ENTSCHEIDUNG UND ANORDNUNGEN:
Da die Anordnung einstweiliger Maßnahmen sowohl zeitlich als auch sachlich notwendig ist und zudem auch die Interessenabwägung zu Gunsten der Antragstellerin ausfällt, ergeben sich die nachstehenden Rechtsfolgen:
- Den Antragsgegnerinnen wird im Wege der einstweiligen Anordnung aufgegeben, es in dem Hoheitsgebiet der Bundesrepublik Deutschland und/oder dem Hoheitsgebiet der
- I. Französischen Republik zu unterlassen,
einen in der Hand gehaltenen Staubsauger (10), der einen Saugkanal (14), der eine Längsachse hat, einen Luftstromerzeuger (36), um einen Luftstrom längs des Saugkanals zu erzeugen, eine Zyklon-Abscheidevorrichtung (18), die in Verbindung mit dem Saugkanal
- (14) angeordnet ist, um Schmutz und Staub aus dem Luftstrom abzuscheiden, eine Energiequelle (32), um den Luftstromerzeuger (36) mit Energie zu versorgen, und einen länglichen Griff (28) umfasst, dadurch gekennzeichnet, dass der längliche Griff (28) zwischen dem Luftstromerzeuger (36) und der Energiequelle (32) angeordnet und dafür bemessen und angeordnet ist, durch eine Hand eines Benutzers ergriffen zu werden, wobei der längliche Griff (28) quer zu der Längsachse des Saugkanals (14) liegt und die ZyklonAbscheidevorrichtung (18) zwischen dem Saugkanal (14) und dem länglichen Griff (28) angeordnet ist,
(Anspruch 1 des EP 2 043 492)
anzubieten und/oder zu liefern, insbesondere wenn dies geschieht wie mit den Handstaubsaugern mit den Modellnummern IW3611EU, IW3611DE, IW1611EU, IW1611DE und/oder BU1120DE geschehen.
- II. Für jeden einzelnen Fall der Zuwiderhandlung gegen die Anordnung nach Ziffer I. hat die jeweilige Antragsgegnerin ein (gegebenenfalls wiederholtes) Zwangsgeld in Höhe von bis zu EUR 250.000,00 an das Gericht zu zahlen.
- III. Die Parteien haben die Kosten des Verfahrens zur Anordnung einstweiliger Maßnahmen vorläufig jeweils selbst zu tragen.
- IV. Im Übrigen werden die Anträge der Parteien zurückgewiesen.
- V. Diese Anordnung ist sofort wirksam und vollstreckbar.
- VI. Diese einstweilige Anordnung wird auf Antrag der Antragsgegnerinnen, unbeschadet etwaiger Schadenersatzforderungen, aufgehoben oder auf andere Weise außer Kraft gesetzt werden, wenn die Antragstellerin nicht innerhalb einer Frist von 31 Kalendertagen oder 20 Werktagen -je nachdem, welcher Zeitraum länger ist -ab dem 21. Mai 2024 gerechnet beim Einheitlichen Patentgericht das Verfahren in der Hauptsache einleitet.
Erlassen in München am 21. Mai 2024
NAMEN UND UNTERSCHRIFTEN
Vorsitzender Richter Dr.
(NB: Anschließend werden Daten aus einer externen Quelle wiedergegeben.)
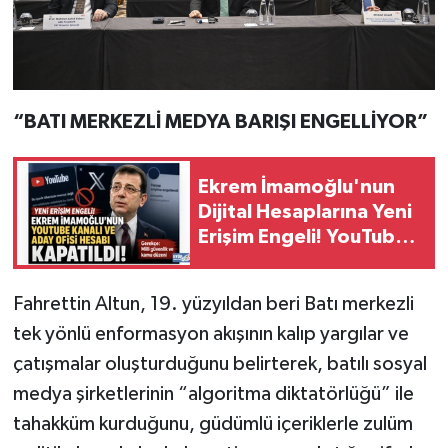
“BATI MERKEZLİ MEDYA BARIŞI ENGELLİYOR”
Ekrem İmamoğlu'nun
Dijital Hesaplarına Yeni
Erişim Engeli! YouTube
ve Aday Ofisi Hesabı da
kapsamda
Fahrettin Altun, 19. yüzyıldan beri Batı merkezli
tek yönlü enformasyon akışının kalıp yargılar ve
çatışmalar oluşturduğunu belirterek, batılı sosyal
medya şirketlerinin “algoritma diktatörlüğü” ile
tahakküm kurduğunu, güdümlü içeriklerle zulüm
Zigann
Rechtlich qualifizierte Richter Pichlmaier
Technisch qualifizierter Richter Weber

Für den Hilfskanzler
INFORMATIONEN ÜBER DIE BERUFUNG
Jede Partei, die durch diese Anordnung beschwert ist, kann gegen diese Anordnung innerhalb von 15 Tagen nach ihrer Zustellung Berufung einlegen (Art 73 (2) (a), 62 EPGÜ, R 220.1 (c), 224.2 (b) VerfO).
INFORMATIONEN ZUR VOLLSTRECKUNG (ART. 82 EPGÜ, ART 37(2) EPGS, R 118.8, 158.2, 354, 355.4 VERFO)
Eine beglaubigte Kopie der vollstreckbaren Entscheidung oder der vollstreckbaren Anordnung wird vom Hilfskanzler auf Antrag der vollstreckenden Partei ausgestellt, R 69 RegR.